Intel 82579LM for the nic - is that officially supported by ESXi or do you still have to do unsupported driver hax?
http://www.newegg.com/Product/Product.aspx?Item=N82E16813182262
(note the +F, has 2 82574L controllers)
http://www.newegg.com/Product/Product.aspx?Item=N82E16819115083
E3-1230 is cheaper than the 2600
you can use the price difference between the 2600 and e3-1230 to bump the ram up to ECC
I think the price will be no more than 40-50 bucks more (mobo price difference), and you are getting dual nics and probably a more reliable overall setup. It's certainly going to be one that more people have used.
If in a Pure mirroring setup, does ram size and with or without ecc matters?
I was trying to add some extra complexity to the build by using the board as a desktop pc for a little while until the Intel X79 launches..
Gea, I notice in the napp-it instructions on the all in one setup, you say not to use esxi 5.0 because of the 8 GB ram limitation, but I thought vmware changed to 32 GB as the limit.
32 GB seems to be adequate for lots of builds, though I agree 4.1 was better in this aspect.
He changed the guide before the updated announcement of 8GB --> 32GB limitation was changed. I have had an ESXi 5 install for months now and it works beautifully and I would recommend you start with that.

[DATA FOR THE TASK]
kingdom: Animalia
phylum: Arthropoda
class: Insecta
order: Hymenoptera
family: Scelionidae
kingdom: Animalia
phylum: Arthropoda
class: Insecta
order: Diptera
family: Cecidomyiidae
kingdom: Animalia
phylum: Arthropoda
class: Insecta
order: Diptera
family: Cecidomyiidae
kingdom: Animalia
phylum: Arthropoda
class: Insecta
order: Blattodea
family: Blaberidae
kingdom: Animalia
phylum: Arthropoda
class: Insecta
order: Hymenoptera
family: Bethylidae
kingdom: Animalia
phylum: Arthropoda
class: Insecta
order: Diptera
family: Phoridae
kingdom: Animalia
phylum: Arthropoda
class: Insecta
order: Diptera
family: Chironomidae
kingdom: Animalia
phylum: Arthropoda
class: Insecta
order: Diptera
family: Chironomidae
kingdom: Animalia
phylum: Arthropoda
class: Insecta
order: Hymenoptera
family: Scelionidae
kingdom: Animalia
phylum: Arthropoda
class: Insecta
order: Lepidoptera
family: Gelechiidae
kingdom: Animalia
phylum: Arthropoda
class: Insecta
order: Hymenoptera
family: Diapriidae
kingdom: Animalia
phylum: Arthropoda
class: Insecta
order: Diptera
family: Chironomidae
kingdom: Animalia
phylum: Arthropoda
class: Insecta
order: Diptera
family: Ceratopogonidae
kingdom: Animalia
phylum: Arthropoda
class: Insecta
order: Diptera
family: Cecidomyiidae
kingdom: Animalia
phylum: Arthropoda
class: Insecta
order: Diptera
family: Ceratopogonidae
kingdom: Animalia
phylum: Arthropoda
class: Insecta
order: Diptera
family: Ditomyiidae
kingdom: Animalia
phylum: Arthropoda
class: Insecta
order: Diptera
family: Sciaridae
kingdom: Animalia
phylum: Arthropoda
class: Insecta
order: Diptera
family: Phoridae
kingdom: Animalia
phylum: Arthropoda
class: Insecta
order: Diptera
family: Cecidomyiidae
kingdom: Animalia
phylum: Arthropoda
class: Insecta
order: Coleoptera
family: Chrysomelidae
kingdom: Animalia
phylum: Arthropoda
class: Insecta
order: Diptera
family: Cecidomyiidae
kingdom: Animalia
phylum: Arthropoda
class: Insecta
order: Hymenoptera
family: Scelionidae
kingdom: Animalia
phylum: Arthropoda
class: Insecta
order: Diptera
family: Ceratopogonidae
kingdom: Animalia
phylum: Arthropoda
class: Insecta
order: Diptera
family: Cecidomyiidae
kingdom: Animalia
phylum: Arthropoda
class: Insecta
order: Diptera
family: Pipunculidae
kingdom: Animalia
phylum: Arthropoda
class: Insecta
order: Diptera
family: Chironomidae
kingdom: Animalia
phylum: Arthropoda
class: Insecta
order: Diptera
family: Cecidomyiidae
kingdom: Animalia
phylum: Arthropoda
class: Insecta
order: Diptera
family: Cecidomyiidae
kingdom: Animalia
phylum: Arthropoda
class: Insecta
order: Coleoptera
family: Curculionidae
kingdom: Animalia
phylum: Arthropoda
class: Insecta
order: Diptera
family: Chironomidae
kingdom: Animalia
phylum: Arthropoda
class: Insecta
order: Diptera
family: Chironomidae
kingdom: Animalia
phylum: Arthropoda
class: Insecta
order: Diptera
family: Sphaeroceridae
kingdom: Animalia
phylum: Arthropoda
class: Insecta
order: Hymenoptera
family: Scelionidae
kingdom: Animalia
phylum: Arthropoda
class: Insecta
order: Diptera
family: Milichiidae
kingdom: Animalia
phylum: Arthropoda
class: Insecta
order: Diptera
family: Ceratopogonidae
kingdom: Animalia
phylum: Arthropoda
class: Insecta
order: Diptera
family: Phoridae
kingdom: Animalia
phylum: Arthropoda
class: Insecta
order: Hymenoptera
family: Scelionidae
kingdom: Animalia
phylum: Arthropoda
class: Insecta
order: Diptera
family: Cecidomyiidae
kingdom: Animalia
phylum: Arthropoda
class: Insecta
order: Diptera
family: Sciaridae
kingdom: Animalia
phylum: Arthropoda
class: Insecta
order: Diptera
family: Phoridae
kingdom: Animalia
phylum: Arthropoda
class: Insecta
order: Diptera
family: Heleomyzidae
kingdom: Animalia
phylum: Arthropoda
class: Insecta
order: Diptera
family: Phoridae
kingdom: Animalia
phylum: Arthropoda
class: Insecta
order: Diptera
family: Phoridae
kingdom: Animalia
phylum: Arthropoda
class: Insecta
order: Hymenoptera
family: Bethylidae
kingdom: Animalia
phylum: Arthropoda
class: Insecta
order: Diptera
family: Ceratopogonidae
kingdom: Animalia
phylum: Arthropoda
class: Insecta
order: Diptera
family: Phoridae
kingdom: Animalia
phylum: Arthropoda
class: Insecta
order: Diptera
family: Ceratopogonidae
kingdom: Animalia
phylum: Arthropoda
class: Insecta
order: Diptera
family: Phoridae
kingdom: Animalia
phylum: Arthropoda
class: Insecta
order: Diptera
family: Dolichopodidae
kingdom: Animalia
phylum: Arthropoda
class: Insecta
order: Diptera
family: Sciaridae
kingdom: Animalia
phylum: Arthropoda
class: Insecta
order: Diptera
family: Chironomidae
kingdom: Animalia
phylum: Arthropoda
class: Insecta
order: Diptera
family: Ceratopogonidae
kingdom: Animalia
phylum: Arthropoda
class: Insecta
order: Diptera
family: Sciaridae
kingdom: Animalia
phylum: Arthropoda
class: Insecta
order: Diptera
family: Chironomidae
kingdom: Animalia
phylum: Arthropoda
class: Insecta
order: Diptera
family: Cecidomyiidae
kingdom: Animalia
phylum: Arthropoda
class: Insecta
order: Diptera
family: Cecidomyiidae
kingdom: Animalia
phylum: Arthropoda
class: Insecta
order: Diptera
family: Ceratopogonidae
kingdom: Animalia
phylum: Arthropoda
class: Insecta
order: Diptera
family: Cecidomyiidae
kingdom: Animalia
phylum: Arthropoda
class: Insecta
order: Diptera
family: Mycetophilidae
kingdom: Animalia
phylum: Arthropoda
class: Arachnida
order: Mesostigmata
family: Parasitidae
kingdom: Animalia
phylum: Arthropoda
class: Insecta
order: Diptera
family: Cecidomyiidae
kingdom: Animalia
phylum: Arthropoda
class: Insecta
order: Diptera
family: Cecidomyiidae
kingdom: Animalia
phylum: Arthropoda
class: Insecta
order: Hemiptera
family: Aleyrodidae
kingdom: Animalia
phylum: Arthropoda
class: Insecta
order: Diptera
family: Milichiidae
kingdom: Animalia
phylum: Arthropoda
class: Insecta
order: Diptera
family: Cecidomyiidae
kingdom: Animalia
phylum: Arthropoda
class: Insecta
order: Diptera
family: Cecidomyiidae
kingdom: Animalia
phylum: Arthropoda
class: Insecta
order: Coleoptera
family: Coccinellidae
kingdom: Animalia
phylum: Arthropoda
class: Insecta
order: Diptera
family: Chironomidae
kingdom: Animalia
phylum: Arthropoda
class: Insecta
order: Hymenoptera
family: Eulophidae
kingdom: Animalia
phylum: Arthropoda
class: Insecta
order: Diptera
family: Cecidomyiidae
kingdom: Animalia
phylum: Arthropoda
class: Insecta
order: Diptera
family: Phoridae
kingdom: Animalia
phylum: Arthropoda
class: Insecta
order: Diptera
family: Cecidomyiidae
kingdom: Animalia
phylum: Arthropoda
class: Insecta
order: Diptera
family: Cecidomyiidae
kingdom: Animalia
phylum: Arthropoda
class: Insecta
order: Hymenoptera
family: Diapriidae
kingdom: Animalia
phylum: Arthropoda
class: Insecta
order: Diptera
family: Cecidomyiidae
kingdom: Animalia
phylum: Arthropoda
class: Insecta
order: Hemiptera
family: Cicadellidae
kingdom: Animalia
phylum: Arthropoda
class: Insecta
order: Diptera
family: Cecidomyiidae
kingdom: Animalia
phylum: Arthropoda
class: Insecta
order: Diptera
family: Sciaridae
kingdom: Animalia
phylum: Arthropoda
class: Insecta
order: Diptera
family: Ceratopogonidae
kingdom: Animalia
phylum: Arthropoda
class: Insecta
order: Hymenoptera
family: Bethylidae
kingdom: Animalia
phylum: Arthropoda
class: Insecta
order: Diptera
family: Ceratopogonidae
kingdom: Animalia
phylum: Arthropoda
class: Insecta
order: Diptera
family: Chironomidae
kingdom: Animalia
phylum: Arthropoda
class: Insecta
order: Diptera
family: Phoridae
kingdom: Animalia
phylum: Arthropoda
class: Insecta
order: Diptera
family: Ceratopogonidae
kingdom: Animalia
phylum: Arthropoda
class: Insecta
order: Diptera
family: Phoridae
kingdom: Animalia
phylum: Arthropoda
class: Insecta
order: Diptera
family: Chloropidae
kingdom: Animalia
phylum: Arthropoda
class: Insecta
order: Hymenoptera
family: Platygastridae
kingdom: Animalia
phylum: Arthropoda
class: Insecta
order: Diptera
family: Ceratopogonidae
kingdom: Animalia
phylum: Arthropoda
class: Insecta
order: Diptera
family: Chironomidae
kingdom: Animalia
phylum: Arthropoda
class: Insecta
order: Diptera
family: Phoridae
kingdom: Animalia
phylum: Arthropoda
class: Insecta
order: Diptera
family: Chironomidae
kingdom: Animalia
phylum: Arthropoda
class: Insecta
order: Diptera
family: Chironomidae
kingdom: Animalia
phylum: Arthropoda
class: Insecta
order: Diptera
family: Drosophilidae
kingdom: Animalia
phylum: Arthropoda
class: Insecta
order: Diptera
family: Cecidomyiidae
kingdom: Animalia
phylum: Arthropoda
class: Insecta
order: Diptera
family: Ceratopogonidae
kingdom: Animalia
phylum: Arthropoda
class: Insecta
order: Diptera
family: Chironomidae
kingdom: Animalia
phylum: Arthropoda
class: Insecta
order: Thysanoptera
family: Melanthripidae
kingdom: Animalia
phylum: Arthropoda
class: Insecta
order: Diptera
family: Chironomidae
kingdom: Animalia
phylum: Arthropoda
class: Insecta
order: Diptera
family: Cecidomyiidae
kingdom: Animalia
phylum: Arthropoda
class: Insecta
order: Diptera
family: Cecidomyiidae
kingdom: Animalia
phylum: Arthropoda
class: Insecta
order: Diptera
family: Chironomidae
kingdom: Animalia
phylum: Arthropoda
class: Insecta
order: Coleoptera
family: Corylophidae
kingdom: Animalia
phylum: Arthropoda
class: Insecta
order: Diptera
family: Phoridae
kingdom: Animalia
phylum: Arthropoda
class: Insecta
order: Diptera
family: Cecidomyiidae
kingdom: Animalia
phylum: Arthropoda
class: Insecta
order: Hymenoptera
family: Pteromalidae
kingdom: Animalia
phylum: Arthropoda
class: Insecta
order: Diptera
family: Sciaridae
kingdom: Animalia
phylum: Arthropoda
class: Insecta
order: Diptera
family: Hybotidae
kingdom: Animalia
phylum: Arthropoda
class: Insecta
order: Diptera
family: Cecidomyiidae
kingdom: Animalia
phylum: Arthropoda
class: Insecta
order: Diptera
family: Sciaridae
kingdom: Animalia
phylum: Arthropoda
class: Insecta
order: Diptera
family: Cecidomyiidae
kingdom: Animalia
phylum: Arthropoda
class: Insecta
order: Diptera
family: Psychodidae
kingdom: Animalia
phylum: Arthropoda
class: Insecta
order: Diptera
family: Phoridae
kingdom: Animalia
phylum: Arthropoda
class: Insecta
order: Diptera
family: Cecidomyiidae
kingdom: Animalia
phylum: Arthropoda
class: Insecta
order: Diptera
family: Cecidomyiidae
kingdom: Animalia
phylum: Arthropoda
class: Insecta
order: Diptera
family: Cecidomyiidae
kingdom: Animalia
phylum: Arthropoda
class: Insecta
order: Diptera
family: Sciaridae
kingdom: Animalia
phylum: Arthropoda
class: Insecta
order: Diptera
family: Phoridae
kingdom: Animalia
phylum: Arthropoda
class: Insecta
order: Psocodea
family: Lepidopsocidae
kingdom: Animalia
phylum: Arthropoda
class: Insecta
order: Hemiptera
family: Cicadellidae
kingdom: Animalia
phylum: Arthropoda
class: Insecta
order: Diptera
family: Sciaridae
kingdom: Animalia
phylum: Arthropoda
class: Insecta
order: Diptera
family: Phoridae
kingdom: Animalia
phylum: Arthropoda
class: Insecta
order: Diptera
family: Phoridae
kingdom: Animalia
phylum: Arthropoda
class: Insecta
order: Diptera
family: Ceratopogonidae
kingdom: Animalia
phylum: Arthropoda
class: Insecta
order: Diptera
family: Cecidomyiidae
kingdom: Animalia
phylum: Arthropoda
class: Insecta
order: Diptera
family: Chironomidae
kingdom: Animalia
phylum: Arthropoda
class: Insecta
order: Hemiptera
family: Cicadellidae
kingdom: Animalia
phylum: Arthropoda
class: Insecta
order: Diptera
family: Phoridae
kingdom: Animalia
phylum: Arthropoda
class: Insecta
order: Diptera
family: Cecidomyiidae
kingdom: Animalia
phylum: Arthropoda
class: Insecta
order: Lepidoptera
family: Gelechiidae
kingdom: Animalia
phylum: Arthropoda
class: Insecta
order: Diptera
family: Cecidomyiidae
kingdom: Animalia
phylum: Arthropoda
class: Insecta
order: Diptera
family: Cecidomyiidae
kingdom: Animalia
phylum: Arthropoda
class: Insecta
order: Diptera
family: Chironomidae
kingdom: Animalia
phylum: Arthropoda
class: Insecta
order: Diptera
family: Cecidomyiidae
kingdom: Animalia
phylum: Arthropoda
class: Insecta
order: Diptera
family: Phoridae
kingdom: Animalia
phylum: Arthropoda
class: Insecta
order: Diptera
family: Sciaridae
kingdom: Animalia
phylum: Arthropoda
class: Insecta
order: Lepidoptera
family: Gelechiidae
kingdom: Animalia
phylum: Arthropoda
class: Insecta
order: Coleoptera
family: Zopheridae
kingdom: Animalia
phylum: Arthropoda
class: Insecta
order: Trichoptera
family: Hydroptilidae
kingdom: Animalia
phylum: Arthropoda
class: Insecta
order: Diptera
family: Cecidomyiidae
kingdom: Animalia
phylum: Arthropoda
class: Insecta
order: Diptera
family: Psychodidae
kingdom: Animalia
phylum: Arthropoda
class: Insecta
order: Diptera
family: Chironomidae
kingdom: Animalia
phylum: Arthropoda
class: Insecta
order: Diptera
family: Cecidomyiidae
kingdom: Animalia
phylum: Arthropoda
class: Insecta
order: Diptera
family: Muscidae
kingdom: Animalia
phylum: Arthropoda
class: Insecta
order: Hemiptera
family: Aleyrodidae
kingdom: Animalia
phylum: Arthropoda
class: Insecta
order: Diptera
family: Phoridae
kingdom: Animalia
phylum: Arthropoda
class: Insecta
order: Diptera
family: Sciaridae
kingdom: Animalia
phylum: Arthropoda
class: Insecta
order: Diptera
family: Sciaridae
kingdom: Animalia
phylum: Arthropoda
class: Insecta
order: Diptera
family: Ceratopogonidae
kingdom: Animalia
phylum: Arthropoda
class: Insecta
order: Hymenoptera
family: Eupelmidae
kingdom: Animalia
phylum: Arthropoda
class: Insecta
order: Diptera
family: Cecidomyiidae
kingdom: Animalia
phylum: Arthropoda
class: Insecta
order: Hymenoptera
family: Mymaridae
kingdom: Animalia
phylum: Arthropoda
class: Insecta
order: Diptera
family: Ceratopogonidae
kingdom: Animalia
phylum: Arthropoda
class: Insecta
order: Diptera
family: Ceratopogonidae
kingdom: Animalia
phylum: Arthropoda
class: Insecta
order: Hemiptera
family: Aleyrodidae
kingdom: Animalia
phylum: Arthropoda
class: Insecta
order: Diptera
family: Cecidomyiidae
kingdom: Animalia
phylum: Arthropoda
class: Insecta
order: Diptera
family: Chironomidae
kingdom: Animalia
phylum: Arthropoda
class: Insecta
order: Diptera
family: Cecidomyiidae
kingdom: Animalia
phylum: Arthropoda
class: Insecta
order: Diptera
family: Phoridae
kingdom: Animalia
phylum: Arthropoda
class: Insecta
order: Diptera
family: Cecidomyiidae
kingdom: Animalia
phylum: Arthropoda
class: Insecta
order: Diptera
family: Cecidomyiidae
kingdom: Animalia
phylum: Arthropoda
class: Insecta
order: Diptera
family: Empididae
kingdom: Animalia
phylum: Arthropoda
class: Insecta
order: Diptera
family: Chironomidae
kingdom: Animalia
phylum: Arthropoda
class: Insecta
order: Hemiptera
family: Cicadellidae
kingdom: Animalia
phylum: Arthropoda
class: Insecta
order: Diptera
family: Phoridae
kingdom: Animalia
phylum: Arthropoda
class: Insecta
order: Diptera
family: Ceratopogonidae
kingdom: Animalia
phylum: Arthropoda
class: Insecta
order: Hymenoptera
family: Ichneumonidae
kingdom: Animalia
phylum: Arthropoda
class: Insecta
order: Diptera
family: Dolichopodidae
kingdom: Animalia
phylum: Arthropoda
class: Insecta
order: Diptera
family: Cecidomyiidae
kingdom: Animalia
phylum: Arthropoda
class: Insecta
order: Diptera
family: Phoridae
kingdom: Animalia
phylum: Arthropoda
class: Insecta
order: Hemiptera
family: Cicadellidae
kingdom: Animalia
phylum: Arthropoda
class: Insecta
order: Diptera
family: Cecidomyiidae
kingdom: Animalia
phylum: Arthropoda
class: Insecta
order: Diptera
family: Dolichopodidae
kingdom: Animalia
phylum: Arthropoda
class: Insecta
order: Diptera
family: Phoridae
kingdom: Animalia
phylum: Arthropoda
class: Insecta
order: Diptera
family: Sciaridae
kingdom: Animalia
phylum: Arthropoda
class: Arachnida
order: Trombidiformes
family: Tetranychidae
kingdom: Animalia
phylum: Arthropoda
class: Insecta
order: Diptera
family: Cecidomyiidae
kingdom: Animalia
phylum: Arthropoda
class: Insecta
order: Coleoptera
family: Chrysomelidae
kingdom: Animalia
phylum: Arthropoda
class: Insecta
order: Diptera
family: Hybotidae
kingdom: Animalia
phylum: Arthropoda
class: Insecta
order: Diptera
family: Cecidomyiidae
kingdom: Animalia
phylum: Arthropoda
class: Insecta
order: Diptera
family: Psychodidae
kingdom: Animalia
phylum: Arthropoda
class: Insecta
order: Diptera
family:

[REQUIRED WORK]
(1) In the forum thread, which processor is said to be cheaper than the 2600?
(2) Starting at the first of the rows and ending at the line that contains "family: Ditomyiidae", rewrite those rows with each "order" changed to "rank" and everything else kept the same.
The forum thread and the rows have nothing to do with each other.

[THE ANSWERS]
(1) The E3-1230.

(2)
kingdom: Animalia
phylum: Arthropoda
class: Insecta
rank: Hymenoptera
family: Scelionidae
kingdom: Animalia
phylum: Arthropoda
class: Insecta
rank: Diptera
family: Cecidomyiidae
kingdom: Animalia
phylum: Arthropoda
class: Insecta
rank: Diptera
family: Cecidomyiidae
kingdom: Animalia
phylum: Arthropoda
class: Insecta
rank: Blattodea
family: Blaberidae
kingdom: Animalia
phylum: Arthropoda
class: Insecta
rank: Hymenoptera
family: Bethylidae
kingdom: Animalia
phylum: Arthropoda
class: Insecta
rank: Diptera
family: Phoridae
kingdom: Animalia
phylum: Arthropoda
class: Insecta
rank: Diptera
family: Chironomidae
kingdom: Animalia
phylum: Arthropoda
class: Insecta
rank: Diptera
family: Chironomidae
kingdom: Animalia
phylum: Arthropoda
class: Insecta
rank: Hymenoptera
family: Scelionidae
kingdom: Animalia
phylum: Arthropoda
class: Insecta
rank: Lepidoptera
family: Gelechiidae
kingdom: Animalia
phylum: Arthropoda
class: Insecta
rank: Hymenoptera
family: Diapriidae
kingdom: Animalia
phylum: Arthropoda
class: Insecta
rank: Diptera
family: Chironomidae
kingdom: Animalia
phylum: Arthropoda
class: Insecta
rank: Diptera
family: Ceratopogonidae
kingdom: Animalia
phylum: Arthropoda
class: Insecta
rank: Diptera
family: Cecidomyiidae
kingdom: Animalia
phylum: Arthropoda
class: Insecta
rank: Diptera
family: Ceratopogonidae
kingdom: Animalia
phylum: Arthropoda
class: Insecta
rank: Diptera
family: Ditomyiidae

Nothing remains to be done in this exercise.